One of the more irritating political controversies of recent vintage came a few months back, when National Public Radio fired commentator Juan WIlliams for saying one thing on NPR and contradictory things on Fox. (The stated reason was different, and rather lame.)

The impression Williams gave—accurately, I think—was that he was more interested in cashing checks from two ideologically different news outlets than in being consistent or accurate.

But his ouster sparked waves of righteous indignation from the right wing, who generally embrace a black man only when they can score points off liberals in doing so, and Williams became a media martyr. As James Rainey writes in the LA TImes, “it seems he became irresistible as a Fox contributor — worthy of a reported $2 million over three years — only when the network could present him as a living, breathing symbol of the radical perfidy of the left-wing media.”

Now he has written a “book” about the experience called “Muzzled: The Assault on Honest Debate.”

The title both bores and bothers: Now Williams is a self-proclaimed martyr, employing the loaded one-word book title of which Ann Coulter is so fond. Then there follows a subtitle so patently false—the implication, of course, being that there is some systemic liberal “assault” on “honest debate,” whatever that means—that one wants to run screaming into the desert.

Mr. Williams is a newspaper columnist—not a very good one—who has made millions of dollars by speaking on various television and radio channels (not very insightfully). He has, unfortunately, always been welcomed in both the liberal and the conservative media as a token African-American voice, because there aren’t a lot of those (African-American voices) in either the liberal or conservative press. But the truth is, he’s never been very good. (One strives to remember the memorable Juan Williams column.) He hasn’t been muzzled—he’s been boosted. Before his firing, it was excruciating to watch him on Fox, as he tried to bend and twist his orthodox liberalism to please his conservative cohorts. Now it is excruciating to watch him because one sees how his bitterness over being fired has caused him to leap into the arms of people who only want to use him for propaganda purposes. Careful never to rock the boat, his opinions sanitized to the point where it is hard to actually call them opinions, Williams is more muzzled being employed by Fox than he was being fired by NPR.

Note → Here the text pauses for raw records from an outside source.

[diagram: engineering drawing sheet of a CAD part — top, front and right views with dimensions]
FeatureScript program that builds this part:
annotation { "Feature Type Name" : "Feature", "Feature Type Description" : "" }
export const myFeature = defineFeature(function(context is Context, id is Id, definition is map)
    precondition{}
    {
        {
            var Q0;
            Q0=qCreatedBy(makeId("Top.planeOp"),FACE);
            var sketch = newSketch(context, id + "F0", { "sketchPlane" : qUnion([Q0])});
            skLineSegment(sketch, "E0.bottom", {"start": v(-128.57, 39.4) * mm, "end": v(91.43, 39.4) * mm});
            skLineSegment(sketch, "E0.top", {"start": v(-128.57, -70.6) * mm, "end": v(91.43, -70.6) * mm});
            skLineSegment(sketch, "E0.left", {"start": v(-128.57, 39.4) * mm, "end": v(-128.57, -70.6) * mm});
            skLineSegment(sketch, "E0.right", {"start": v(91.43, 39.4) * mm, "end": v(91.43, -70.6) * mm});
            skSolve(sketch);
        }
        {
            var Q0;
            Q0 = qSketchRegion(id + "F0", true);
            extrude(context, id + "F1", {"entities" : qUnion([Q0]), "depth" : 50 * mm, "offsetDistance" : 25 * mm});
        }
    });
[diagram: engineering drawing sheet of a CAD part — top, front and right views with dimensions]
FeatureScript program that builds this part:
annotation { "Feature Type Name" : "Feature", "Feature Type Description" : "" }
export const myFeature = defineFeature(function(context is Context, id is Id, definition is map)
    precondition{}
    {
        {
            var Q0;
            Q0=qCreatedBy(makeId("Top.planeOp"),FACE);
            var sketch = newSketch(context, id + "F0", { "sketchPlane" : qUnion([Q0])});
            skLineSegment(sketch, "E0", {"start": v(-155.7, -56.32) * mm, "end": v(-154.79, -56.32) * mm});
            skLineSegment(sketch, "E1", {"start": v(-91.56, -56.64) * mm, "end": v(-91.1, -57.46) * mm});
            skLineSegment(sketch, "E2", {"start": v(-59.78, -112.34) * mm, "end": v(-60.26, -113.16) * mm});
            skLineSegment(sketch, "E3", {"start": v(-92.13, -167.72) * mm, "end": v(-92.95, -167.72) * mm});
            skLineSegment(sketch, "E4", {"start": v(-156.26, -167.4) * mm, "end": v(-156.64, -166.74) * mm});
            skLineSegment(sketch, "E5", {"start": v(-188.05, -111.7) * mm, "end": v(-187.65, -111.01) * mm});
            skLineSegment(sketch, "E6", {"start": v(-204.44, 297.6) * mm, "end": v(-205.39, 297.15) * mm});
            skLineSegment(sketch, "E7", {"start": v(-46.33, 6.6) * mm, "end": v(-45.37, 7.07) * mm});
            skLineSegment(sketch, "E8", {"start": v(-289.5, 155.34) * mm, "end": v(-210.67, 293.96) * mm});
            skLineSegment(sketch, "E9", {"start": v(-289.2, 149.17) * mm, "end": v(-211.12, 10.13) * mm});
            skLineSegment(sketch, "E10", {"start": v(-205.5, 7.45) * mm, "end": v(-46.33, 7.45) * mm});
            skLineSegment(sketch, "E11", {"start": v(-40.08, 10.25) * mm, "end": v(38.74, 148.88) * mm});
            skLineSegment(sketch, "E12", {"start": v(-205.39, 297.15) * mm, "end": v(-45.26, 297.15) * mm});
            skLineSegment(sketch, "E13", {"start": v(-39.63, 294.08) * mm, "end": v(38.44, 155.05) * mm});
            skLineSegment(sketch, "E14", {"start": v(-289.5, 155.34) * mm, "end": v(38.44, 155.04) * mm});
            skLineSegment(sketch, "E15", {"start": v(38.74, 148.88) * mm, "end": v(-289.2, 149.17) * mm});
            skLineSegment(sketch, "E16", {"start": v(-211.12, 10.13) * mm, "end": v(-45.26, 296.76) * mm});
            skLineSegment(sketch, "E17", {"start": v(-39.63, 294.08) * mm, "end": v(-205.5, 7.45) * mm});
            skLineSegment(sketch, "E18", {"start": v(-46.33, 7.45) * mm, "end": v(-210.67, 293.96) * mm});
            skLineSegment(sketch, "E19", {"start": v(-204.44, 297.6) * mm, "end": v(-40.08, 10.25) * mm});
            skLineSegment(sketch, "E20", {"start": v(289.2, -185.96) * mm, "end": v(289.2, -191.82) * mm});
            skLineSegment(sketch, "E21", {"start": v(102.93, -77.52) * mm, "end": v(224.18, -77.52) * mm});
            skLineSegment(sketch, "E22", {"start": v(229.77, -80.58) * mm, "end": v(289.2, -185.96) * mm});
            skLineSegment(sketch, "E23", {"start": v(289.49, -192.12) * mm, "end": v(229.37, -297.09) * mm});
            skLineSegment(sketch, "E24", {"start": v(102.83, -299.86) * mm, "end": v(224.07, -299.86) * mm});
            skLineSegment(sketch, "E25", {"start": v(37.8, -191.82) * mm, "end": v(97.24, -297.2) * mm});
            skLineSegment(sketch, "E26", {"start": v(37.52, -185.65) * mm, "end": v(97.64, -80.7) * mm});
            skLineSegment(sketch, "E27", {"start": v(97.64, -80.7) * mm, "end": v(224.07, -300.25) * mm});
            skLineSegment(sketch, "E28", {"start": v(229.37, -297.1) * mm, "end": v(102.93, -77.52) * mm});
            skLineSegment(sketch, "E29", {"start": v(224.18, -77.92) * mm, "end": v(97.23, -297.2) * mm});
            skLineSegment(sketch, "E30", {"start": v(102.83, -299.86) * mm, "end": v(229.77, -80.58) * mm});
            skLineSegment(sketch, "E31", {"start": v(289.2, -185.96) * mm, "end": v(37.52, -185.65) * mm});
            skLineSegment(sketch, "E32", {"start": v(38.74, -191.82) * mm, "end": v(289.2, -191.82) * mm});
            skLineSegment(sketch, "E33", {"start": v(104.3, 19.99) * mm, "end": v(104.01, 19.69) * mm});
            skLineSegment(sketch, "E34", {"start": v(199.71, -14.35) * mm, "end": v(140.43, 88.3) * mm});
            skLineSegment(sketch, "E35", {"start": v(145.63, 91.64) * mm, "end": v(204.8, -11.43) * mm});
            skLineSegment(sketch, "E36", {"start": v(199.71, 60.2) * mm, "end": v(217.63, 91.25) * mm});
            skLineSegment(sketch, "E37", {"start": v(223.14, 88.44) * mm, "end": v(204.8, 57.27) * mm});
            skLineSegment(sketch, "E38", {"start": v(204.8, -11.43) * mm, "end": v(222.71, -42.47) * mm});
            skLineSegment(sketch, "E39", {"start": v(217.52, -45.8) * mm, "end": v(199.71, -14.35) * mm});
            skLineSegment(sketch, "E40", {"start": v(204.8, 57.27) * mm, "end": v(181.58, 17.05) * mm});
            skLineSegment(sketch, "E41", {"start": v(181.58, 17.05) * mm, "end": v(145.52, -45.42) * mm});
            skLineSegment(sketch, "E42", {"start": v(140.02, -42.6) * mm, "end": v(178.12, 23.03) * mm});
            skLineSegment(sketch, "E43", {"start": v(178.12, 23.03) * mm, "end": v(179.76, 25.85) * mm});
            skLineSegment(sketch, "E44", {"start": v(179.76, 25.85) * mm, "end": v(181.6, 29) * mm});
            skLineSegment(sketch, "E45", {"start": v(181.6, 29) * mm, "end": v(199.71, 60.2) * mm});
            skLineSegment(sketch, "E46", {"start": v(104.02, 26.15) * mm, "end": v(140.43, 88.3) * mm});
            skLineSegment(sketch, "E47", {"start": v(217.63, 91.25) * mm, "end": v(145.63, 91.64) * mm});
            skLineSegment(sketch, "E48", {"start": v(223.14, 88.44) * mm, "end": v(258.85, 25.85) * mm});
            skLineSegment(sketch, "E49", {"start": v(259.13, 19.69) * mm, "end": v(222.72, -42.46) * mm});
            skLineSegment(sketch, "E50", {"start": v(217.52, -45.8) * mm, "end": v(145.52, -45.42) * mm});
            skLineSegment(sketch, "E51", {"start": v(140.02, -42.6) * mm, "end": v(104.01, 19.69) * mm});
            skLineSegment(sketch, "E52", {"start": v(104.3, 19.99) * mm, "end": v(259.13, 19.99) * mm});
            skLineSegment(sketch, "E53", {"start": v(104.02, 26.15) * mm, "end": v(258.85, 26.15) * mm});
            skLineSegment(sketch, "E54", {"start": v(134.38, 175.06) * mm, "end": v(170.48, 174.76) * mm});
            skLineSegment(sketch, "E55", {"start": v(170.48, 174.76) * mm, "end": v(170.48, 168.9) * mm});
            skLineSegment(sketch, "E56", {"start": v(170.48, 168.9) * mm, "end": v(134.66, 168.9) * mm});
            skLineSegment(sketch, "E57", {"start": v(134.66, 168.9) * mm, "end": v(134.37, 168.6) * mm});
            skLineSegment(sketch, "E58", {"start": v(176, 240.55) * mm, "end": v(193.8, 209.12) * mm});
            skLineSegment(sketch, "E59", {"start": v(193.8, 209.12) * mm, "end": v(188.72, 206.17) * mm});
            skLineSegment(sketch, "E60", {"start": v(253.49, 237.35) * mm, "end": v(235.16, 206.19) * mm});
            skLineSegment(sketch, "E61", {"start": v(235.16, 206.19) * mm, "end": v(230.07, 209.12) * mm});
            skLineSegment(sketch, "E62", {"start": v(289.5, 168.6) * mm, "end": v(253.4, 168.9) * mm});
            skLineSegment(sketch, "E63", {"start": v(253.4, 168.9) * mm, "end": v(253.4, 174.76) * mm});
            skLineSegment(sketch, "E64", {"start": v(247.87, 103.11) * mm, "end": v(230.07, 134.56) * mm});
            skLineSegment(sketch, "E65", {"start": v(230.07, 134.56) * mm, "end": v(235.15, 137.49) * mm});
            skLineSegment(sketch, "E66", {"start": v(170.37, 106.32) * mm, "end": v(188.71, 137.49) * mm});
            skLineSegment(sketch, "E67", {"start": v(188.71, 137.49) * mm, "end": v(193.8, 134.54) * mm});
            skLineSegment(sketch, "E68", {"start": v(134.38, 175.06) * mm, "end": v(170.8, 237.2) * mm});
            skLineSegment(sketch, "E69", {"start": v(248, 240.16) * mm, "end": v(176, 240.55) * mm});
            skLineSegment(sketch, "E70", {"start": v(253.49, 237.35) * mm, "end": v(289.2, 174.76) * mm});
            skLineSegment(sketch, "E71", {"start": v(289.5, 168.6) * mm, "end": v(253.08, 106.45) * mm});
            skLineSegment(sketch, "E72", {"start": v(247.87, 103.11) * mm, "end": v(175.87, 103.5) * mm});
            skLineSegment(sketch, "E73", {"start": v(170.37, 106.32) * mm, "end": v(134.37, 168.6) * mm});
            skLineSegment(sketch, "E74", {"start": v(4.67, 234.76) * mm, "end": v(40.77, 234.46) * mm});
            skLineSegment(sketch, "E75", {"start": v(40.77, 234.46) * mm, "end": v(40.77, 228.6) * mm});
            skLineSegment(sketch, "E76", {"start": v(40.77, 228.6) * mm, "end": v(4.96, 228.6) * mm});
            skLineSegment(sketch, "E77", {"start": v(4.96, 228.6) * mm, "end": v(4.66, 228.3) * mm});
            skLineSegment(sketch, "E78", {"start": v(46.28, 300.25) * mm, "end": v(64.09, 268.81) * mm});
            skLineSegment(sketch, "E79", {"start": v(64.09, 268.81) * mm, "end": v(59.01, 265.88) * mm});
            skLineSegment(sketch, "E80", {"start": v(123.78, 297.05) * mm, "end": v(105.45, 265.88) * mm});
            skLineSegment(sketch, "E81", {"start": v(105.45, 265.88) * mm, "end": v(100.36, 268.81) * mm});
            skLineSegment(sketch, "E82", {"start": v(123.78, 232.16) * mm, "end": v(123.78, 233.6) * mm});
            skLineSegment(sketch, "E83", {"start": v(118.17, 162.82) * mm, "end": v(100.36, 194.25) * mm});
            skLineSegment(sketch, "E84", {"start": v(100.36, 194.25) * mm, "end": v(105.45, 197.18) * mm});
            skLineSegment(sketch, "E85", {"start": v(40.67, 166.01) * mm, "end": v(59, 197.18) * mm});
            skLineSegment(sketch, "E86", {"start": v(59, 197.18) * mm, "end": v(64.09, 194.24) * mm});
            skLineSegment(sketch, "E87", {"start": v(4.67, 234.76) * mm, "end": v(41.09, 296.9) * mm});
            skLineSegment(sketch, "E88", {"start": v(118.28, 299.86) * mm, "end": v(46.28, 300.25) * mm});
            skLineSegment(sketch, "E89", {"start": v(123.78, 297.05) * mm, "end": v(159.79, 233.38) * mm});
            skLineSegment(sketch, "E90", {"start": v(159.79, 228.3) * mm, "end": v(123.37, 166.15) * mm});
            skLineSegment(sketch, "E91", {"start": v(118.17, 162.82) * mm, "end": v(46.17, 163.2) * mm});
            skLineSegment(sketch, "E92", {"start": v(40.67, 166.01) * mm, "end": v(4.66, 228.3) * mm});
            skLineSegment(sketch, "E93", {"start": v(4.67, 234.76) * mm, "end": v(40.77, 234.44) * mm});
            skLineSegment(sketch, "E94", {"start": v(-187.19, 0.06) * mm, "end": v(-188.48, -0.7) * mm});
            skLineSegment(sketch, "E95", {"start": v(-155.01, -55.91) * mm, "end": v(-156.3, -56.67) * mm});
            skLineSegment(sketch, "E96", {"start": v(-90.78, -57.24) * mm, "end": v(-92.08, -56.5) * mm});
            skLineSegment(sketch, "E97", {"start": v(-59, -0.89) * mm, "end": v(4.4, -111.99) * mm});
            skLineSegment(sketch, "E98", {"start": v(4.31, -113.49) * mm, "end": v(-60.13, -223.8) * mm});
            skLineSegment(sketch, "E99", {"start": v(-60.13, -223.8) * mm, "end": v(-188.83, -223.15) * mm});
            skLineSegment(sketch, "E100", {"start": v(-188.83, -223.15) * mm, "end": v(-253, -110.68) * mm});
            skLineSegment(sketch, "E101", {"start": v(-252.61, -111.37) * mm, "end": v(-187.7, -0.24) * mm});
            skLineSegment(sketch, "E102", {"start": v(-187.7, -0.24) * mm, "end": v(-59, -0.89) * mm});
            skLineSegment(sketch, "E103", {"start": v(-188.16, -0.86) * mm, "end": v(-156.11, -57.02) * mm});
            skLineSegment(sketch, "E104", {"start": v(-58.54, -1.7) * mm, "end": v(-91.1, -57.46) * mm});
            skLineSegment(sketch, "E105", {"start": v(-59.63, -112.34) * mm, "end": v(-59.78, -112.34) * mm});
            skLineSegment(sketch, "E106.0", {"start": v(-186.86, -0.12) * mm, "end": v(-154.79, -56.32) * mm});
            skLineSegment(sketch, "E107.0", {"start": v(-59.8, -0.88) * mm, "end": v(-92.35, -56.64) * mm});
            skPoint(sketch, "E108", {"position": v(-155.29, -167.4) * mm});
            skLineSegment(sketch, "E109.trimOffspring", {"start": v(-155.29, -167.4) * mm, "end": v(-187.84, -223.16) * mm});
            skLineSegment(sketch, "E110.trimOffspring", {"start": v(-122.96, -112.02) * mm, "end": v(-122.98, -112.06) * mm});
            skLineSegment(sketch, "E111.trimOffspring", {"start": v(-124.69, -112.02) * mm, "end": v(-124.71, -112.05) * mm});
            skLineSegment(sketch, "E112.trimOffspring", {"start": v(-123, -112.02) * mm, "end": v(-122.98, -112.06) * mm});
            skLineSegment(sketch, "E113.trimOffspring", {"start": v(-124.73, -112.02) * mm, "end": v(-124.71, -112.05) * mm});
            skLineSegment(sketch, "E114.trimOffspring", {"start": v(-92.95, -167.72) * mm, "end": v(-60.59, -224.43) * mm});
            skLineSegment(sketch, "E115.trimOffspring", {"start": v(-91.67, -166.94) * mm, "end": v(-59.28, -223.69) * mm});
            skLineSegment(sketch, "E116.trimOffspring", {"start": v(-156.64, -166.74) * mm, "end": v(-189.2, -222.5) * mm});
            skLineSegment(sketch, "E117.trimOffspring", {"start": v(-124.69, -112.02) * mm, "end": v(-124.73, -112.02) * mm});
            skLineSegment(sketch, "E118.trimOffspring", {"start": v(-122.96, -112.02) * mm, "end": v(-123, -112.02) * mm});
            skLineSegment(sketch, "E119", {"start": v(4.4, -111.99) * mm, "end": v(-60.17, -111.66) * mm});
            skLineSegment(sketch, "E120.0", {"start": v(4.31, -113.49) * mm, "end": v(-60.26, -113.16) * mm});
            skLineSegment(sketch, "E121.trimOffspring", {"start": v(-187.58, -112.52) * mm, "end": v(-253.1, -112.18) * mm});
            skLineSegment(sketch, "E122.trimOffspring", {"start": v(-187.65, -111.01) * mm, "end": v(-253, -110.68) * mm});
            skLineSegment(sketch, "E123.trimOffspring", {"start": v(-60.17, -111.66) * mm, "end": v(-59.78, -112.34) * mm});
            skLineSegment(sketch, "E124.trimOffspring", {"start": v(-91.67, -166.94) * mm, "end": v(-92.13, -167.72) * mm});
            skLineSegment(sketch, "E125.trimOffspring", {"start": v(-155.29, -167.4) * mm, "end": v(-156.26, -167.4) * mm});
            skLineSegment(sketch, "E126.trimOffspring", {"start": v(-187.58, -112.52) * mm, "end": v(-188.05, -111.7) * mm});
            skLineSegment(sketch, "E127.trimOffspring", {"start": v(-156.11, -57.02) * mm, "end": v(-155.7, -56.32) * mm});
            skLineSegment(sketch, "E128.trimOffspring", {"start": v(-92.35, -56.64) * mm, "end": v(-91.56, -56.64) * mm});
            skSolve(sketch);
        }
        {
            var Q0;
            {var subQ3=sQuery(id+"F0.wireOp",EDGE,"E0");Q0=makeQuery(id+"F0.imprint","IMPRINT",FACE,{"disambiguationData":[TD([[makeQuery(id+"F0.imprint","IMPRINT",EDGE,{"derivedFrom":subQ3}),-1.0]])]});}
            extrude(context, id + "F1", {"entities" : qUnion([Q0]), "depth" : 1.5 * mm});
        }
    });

Williams talks in the book about what happened to him, of course, but as “Muzzled” (one really wants to add an explanation point, just to take the thing to its hysterical conclusion) insists, the book is about more than just him.

“We need to protect a free-flowing, respectful national conversation in our country,” he writes, asserting that “political correctness” makes that impossible.

Hmmm. Someone who takes millions from Rupert Murdoch talking about the need to protect respectful national conversation—what’s the word book title for that? Chutzpah!

(Oh, wait—someone already took that title.)

Rainey, who seems well-informed on the matter, provides some useful facts.

Williams had already become an ineffective and diminished figure at NPR well before the firing — a fact that got lost in all the hoo-hah last year. He would blame that on executives who thwarted him mostly, in his opinion, because of their displeasure that he had gone to work as a commentator for the conservative standard-bearer, Fox. He argues in “Muzzled” that NPR’s news bosses demanded liberal orthodoxy and wouldn’t tolerate dissent.

But many of his co-workers at the radio network had been displeased with Williams for some time. There were editors and reporters who didn’t like to work with him, because they felt he often wasn’t adequately prepared for the subjects of the day. Williams wanted to be more pundit than reporter, they believed, desiring to bring something like the wide-open rat-a-tat-tat of the cable bazaar to the staid academy that is public radio.

Some of Williams’ flights of fancy infuriated NPR co-workers and many listeners. When he misstated Gen. David Petraeus’ position on the possibility of sending U.S. troops to Iran, the military almost kicked NPR’s entire reporting team out of Iraq, even though Williams made the statement on Fox.

Williams couldn’t be reached for comment—the PR people at Fox wouldn’t let him speak. Muzzled!

Williams has, of course, been making the rounds to hock his book, and he’s been on lots of liberal/public radio programs. (Liberal guilt.)

As Rainey puts it (I like this James Rainey, he’s a nice writer)…

He got a warm welcome this week from Stewart on the “Daily Show.” If Williams can be thus “Muzzled,” the man appealing for tolerance while starring on hyper-partisan Fox, let the year of the non sequitur reign.

Next up: Why Republicans who refuse to raise the debt ceiling are the party of fiscal conservatism.